The review in the Journal of the American Medical Association, published Tuesday, pulls together data from 43 studies involving more than 28,000 participants.

It puts the overall estimate of paternal depression at 10.4 per cent, compared to an estimated prevalence of 4.8 per cent for men in the general population.

The period three to six months after the baby's birth appears to be the toughest time, showing a rate of depression of 25 per cent — compared to just 7.7 per cent in the first three months.

"They come home and everybody's celebrating, the neighbours, the friends, families. It's the first baby and everyone's all excited," says Dr. Andre Lalonde, executive vice-president of the Society of Obstetricians and Gynaecologists of Canada.

But Lalonde, who was not involved in the study, says these new dads find their lives have changed completely and they're often up at night.

"I speak to young people in my office and they tell me this same thing. Young men — that it's a real challenge at the end of two months.

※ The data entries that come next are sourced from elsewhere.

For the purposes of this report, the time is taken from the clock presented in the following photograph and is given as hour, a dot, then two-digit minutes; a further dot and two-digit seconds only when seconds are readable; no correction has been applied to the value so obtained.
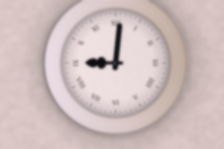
9.01
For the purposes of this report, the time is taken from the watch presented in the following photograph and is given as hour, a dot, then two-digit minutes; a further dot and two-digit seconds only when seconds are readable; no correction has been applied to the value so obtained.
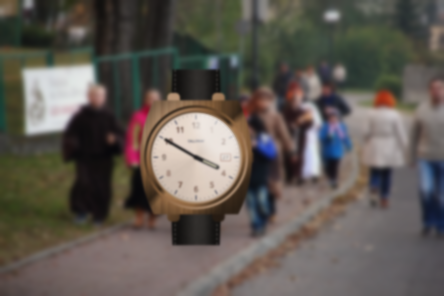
3.50
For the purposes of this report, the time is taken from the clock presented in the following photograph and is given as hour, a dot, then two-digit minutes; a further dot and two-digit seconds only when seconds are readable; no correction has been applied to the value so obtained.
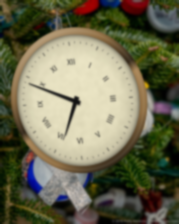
6.49
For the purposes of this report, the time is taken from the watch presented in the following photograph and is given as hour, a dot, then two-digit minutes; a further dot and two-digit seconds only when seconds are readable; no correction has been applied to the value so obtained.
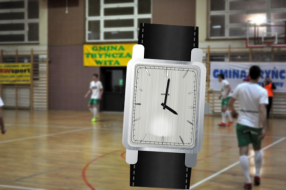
4.01
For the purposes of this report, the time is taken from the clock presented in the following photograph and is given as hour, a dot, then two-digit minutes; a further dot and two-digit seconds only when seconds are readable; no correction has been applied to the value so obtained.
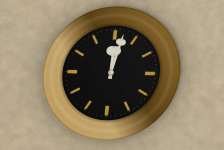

They're sort of looking at the mirror and saying 'what did I do here?' and so they're not prepared for this."

Cindy-Lee Dennis, an associate professor in the faculty of nursing at the University of Toronto, says studies indicate 13 per cent of mothers will experience postpartum depression within the first 12 weeks.

Research suggests that one of the biggest risk factors for fathers to develop postpartum depression is if the mother already has it, she said.

"It's very challenging caring for children, and now we see fathers participating in childcare activities — so they're experiencing the stress as well, and the fatigue," said Dennis, who wasn't involved in this meta-analysis, but who has done her own research on postpartum depression.

"We're also finding that families as a whole are lacking support, so if the mother lacks support, typically the father lacks support as well."

And without help, it's more difficult to get the proper amount of sleep, Dennis said, adding that less than six hours of sleep in a 24-hour period could place a new mom or dad at risk for depression.

The analysis by researchers at the Eastern Virginia Medical School involved studies from 16 countries, and found that men in the United States experience depression at marginally higher rates than do fathers internationally.

"(This is) a finding that bears further investigation vis-a-vis varying social norms and postpartum work practices cross-nationally," write co-authors James Paulson and Sharnail Bazemore.

They found a moderate correlation between depression in fathers and mothers.

"The observation that expecting and new fathers disproportionately experience depression suggests that more efforts should be made to improve screening and referral, particularly in light of the mounting evidence that early paternal depression may have substantial emotional, behavioural and developmental effects on children," the authors write.

They suggest that prevention and intervention efforts for depression in parents might be focused on couples and families, rather than the individual.

Lalonde says there should be postpartum classes to teach mothers and fathers about parenting.

"It changes your life completely and you know, people ... have not been trained properly in parenting," he said Tuesday from San Francisco, where he was attending a conference for obstetricians.

"We need more home visits by health professionals when they visit both the mother and the father."